Gümrük Birliği'nin gerçekleştirilmesine ilişkin 6 Mart 1995 tarihli ve 1/95 sayılı ortaklık konseyi kararında, rekabet
kuralları ile ilgili mevzuatın Avrupa Topluluğu mevzuatıyla uyumlu hale gelmesi ve etkin biçimde uygulanması
kararlaştırılmıştır. Bu çerçevede Devletimiz teşebbüsleri Roma Antlaşmasının 85 ve 86ncı maddeleri (Birlik Antlaşması 81 ve
82nci maddeleri) anlamındaki, yani rekabeti bozucu uygulamalarını yasaklayan bir kanun kabul edip, bu kuralları Gümrük
Birliği'nin yürürlüğe girmesinden önce etkin biçimde uygulayacak bir Rekabet Kurumu oluşturmayı üstlenmiştir.

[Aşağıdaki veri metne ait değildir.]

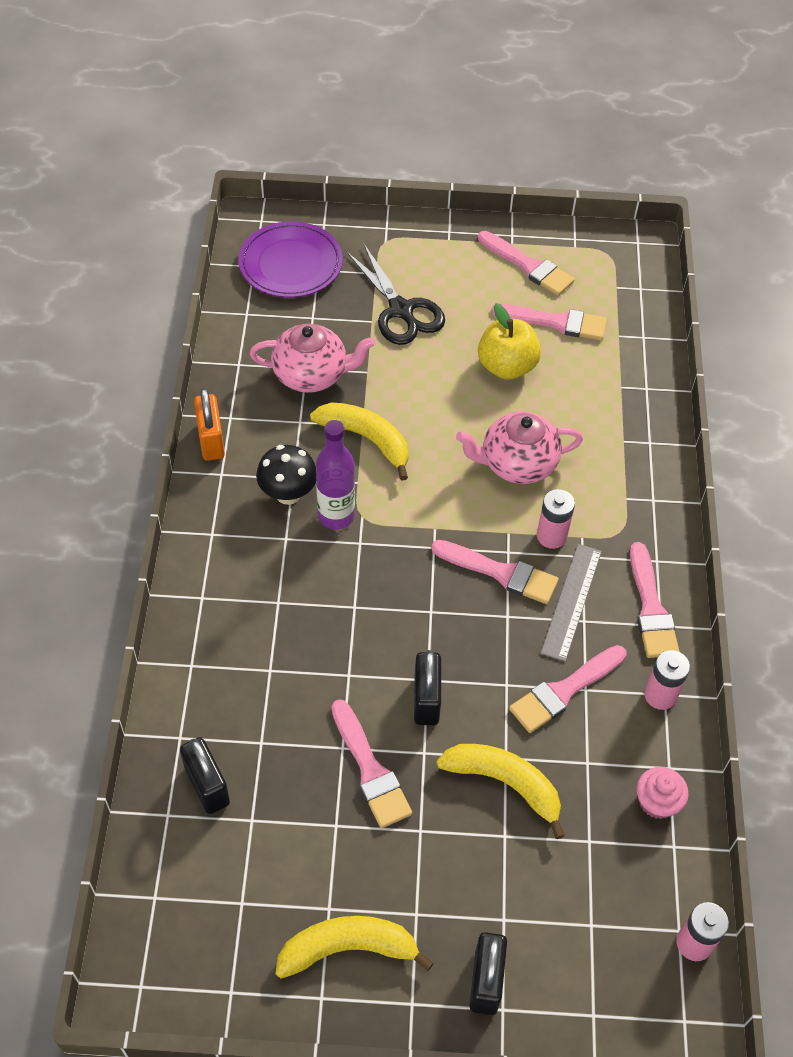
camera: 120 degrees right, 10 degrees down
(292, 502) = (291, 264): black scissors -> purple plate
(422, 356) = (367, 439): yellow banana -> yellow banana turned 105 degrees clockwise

İşte 7 Aralık 1994 tarihinde TBMM Genel Kurulunca kabul edilip, 13 Aralık 1994 tarihli Resmi Gazetede yayınlanmak suretiyle aynı
gün yürürlüğe giren 4054 sayılı Rekabetin Korunması Hakkında Kanun, böyle bir uluslararası yükümlülüğümüzden
kaynaklanmaktadır.
Avrupa Birliği mevzuatına uyum çalışmalarında, Rekabet Hukuku ve Politikaları Mevzuat Uyum Alt Komitesi Başkanlığı görevinde
bulunmuş ve Türkiye'de ilk Rekabet Kurumu'nun oluşturulmasında görev almış bir kişi olarak, kabul edilen 4054 sayılı Rekabetin
Korunması Hakkında Kanun'un sadece Avrupa Birliği'ne verilmiş bir sözün yerine getirilmesinden ibaret olmadığını, bunun
ötesinde, Türkiye'nin özellikle 1980 sonrası benimsemiş olduğu ekonomik modelin olmazsa olmaz koşulu ve ulusal ihtiyaç
olduğunu belirtmem gerekir. Nitekim 1982 anayasamızın 167. maddesinin, devlete ...mal ve hizmet piyasalarının sağlıklı ve
düzenli işlemelerini sağlama ve piyasalarda .., tekelleşme ve kartelleşmeyi önleme görevini yüklemesi de bu ihtiyaçtan
doğmaktadır. Ayrıca, ülkemizin üyesi olduğu OECD (İktisadi İşbirliği ve Kalkınma Teşkilatı) UNCTAD (Birleşmiş Milletler
Ticaret ve Kalkınma Konferansı) ve eski adı GATT olan Dünya Ticaret Örgütünün tavsiye kararlarının gereği de yerine
getirilmiş olmaktadır. Nitekim 4054 sayılı yasamızın UNCTAD'ın Cenevre'de 2001 gerçekleştirdiği IV üncü Konferansında,
Birleşmiş Milletler'in hazırladığı model kanuna uygunluğu sebebiyle, gelişmekte olan ülkelere ömek olarak takdimiyle,
ülkemizin Avrupa Birliği vesilesiyle çağdaş bir kanuna ve onu etkin biçimde uygulayabilecek bağımsız ve yetkin bir Rekabet
Kurumu'na sahip olduğu tescil edilmiş oldu.